▶ [PROBLEM REQUIREMENTS]
Gather every line of the listing below that contains the word "citation", and copy each such line in full.
[Start of section]
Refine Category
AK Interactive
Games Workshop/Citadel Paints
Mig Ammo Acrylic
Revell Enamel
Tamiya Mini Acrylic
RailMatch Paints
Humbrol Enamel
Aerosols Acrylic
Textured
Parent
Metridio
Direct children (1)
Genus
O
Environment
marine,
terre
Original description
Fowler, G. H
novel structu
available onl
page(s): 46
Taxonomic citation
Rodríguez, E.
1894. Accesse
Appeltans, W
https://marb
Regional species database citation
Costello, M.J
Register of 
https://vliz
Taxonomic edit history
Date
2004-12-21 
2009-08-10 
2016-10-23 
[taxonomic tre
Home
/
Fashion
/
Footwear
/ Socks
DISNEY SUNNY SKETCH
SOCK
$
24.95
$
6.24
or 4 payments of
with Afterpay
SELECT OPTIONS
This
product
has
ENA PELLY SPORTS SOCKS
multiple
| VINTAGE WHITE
[End of section]
▶ [RESULT BELOW]
Taxonomic citation
Regional species database citation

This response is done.